Moderna and Takeda issued a joint statement Saturday saying they had no evidence the deaths were caused by the Moderna vaccine, but they were working with the Japan health ministry to investigate the incidents.
U.S. intelligence officials remain divided over the origins of COVID-19. Some analysts conclude it was likely caused by natural exposure to an infected animal and others believe the first human infection was probably the result of a laboratory-associated incident, according to a new report.
The Biden administration report on the origins of COVID-19 found the virus “was not developed as a biological weapon.” It also concluded China “did not have foreknowledge of the virus before the initial outbreak” of COVID-19 in late 2019.
“After examining all available intelligence reporting and other information, though, the IC (intelligence community) remains divided on the most likely origin of COVID-19,” a summary of the report released Friday reads. “All agencies assess that two hypotheses are plausible: natural exposure to an infected animal and a laboratory-associated incident.”
– Maureen Groppe and Joey Garrison
The surging cases and deaths in Florida has caused a need for portable morgues at hospitals and mortuaries in the state.
Fourteen portable morgues were ordered for central Florida hospitals after the Central Florida Division of AdventHealth reached its morgue capacity, local ABC affiliate WFTV reported. Hospitals morgues are at capacity in Orange, Osceola, Polk, Seminole and Volusia counties.
Maria Rosales, who runs an Orlando-area company that picks up bodies from hospitals and delivers them to funeral homes or crematoriums, says she has seen an increase in deaths in the past two weeks.
“They have to rent out big trucks for extra storage spaces,” she said of the hospitals.
Florida’s death rate is 10 times what it was last month, and there have been 1,727 deaths in the last week, according to data released Friday. At the latest pace, a Floridian is reported dead every six minutes from COVID-19. Florida also reported 151,760 new cases for the week, just five cases shy of breaking a record set two weeks earlier.
–Jeanine Santucci and Mike Stucka, USA TODAY
Famed civil rights leader Rev.
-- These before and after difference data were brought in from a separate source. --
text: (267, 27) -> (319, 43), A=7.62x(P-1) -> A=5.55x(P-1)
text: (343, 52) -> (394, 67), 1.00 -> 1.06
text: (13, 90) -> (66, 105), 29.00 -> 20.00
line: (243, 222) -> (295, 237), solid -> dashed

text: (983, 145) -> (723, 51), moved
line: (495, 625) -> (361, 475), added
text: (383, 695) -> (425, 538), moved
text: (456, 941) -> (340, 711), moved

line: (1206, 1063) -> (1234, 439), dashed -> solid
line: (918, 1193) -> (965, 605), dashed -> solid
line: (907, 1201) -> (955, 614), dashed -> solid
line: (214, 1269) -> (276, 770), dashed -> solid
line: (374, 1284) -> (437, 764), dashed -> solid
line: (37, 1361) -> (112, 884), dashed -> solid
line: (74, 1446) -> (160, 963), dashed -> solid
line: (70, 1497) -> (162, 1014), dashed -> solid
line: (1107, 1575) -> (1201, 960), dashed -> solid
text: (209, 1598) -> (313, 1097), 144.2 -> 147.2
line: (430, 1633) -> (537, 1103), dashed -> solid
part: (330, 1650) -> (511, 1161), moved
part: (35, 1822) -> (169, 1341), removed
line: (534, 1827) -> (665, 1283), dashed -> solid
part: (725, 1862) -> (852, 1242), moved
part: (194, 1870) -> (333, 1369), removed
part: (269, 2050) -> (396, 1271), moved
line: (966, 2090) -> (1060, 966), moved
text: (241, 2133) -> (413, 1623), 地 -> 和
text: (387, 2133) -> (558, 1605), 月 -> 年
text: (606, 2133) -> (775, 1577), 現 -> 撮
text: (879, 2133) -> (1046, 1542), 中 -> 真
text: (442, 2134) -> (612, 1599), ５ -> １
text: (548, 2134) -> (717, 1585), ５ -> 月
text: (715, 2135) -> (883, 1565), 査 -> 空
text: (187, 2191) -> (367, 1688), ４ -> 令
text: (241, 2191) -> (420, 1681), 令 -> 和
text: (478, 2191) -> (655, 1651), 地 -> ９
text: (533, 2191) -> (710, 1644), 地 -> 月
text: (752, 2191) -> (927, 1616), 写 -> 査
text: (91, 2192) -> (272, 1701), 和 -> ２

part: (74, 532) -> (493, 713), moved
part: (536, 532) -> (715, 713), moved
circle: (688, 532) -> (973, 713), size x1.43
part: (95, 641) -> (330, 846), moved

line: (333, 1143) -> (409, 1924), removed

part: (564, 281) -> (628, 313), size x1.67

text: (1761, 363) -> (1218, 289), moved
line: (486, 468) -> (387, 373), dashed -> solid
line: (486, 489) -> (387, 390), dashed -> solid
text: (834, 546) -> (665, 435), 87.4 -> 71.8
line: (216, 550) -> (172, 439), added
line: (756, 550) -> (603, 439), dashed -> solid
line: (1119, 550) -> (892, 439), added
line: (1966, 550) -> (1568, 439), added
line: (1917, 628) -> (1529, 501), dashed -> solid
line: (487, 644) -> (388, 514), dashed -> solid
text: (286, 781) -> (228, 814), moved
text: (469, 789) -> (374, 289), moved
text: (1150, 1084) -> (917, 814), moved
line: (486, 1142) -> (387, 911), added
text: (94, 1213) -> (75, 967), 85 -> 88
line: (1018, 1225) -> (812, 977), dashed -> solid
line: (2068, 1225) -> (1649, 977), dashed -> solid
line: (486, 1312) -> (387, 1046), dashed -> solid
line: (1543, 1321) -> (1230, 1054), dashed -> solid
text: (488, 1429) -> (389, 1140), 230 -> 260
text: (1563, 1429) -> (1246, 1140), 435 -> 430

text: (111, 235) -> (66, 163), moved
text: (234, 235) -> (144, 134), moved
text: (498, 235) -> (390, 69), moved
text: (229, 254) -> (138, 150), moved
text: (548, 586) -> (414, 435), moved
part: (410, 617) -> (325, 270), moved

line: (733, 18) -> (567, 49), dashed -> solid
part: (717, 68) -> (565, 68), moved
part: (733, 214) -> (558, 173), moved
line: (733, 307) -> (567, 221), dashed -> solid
Jesse Jackson, 79, has been transferred to a hospital focused on physical rehabilitation after receiving treatment for a breakthrough COVID-19 infection while his wife, Jacqueline, 77, has been moved to an intensive care unit, according to a family statement released Friday.
Jonathan Jackson, one of the couple’s five children, said his father’s COVID-19 symptoms are abating. Jackson has Parkinson’s disease and Jonathan Jackson said he will receive “intensive occupational and physical therapy” at The Shirley Ryan AbilityLab in Chicago.
Jacqueline Jackson is not on a ventilator but is receiving increased oxygen in the ICU at Northwestern Memorial Hospital, Jonathan Jackson said.